Explainable AI
AI systems designed to provide clear explanations for their decisions, enabling humans to understand and trust automated choices.
Definition
Explainable AI (XAI) creates models that can articulate their reasoning process, showing which factors influenced specific decisions and how different inputs contributed to outputs. This transparency is crucial for trust and accountability.
XAI techniques range from simple feature importance scores to complex visualizations that highlight decision paths. The goal is making AI systems interpretable to domain experts and stakeholders who need to understand automated decisions.
Why It Matters
Regulatory requirements increasingly demand AI transparency, particularly in high-stakes decisions like lending, hiring, and healthcare. Organizations need explainable systems to demonstrate compliance and fairness.

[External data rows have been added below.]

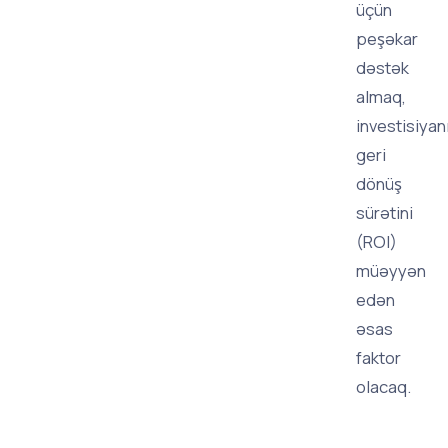
üçün
peşəkar
dəstək
almaq,
investisiyan
geri
dönüş
sürətini
(ROI)
müəyyən
edən
əsas
faktor
olacaq.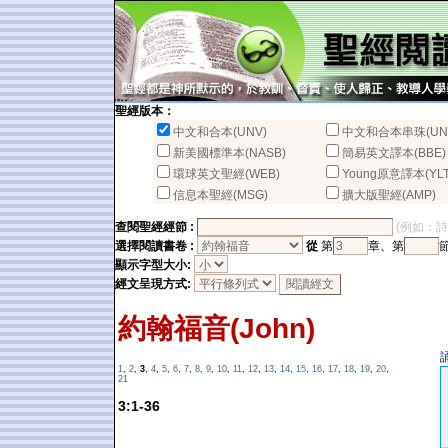
聖經版本：
中文和合本(UNV)
中文和合本串珠(UN
新美國標準本(NASB)
簡易英文譯本(BBE)
環球英文聖經(WEB)
Young原意譯本(YLT
信息本聖經(MSG)
擴大版聖經(AMP)
查閱聖經經節 :
(例如：詩篇2
選擇閱讀書卷 :
從
第
章、第
顯示字型大小:
經文呈現方式:
約翰福音(John)
1
,
2
,
3
,
4
,
5
,
6
,
7
,
8
,
9
,
10
,
11
,
12
,
13
,
14
,
15
,
16
,
17
,
18
,
19
,
20
,
21
3:1-36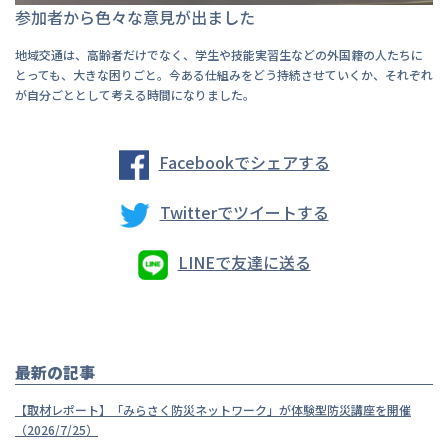
参加者から色々な意見が出ました
地域交通は、高齢者だけでなく、学生や技能実習生などの外国籍の人たちに
とっても、大きな困りごと。今ある仕組みをどう持続させていくか、それぞれ
が自分ごととして考える時間になりました。
Facebookでシェアする
Twitterでツイートする
LINEで友達に送る
最新の記事
【取材レポート】「みらさく防災ネットワーク」が体験型防災講座を開催
（2026/7/25）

Beyond compliance, explainable AI builds stakeholder trust and enables better human-AI collaboration by helping users understand when and why to rely on AI recommendations versus human judgment.
Examples in Practice
Banks use explainable AI for loan approval systems, providing clear reasons for credit decisions that satisfy regulatory requirements and help customers understand outcomes.
Healthcare providers employ explainable diagnostic AI that highlights specific image regions or symptoms that led to medical recommendations, enabling doctors to validate and trust AI insights.
HR departments implement explainable AI for resume screening that can articulate which qualifications and experiences influenced candidate rankings, ensuring fair and defensible hiring processes.